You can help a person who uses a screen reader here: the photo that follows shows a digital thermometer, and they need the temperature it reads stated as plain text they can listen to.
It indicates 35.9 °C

══════════════════════════════

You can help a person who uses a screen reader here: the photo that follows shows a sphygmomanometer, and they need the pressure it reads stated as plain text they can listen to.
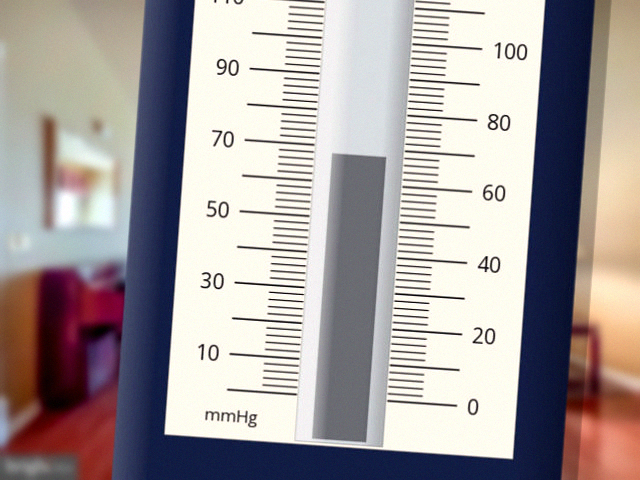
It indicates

══════════════════════════════

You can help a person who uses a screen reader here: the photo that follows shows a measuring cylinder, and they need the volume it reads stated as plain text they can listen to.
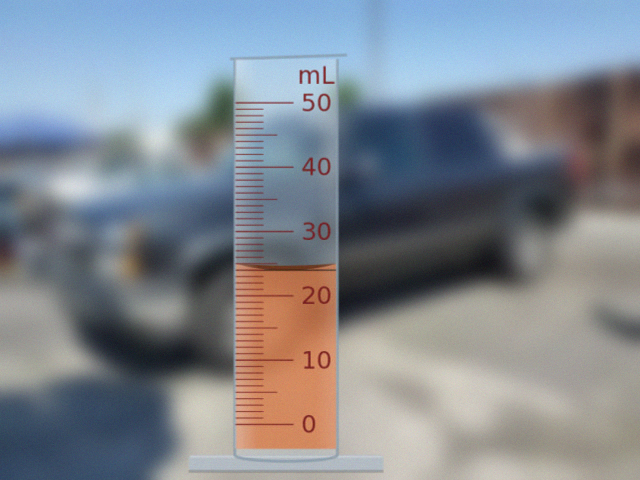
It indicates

══════════════════════════════

_WORK TO COMPLETE_. Please extract the listing from the line containing "shows a digital" through the line containing "It indicates 35.9 °C", inclusive, and reproduce those lines verbatim.

_TASK RESPONSE_.
You can help a person who uses a screen reader here: the photo that follows shows a digital thermometer, and they need the temperature it reads stated as plain text they can listen to.
It indicates 35.9 °C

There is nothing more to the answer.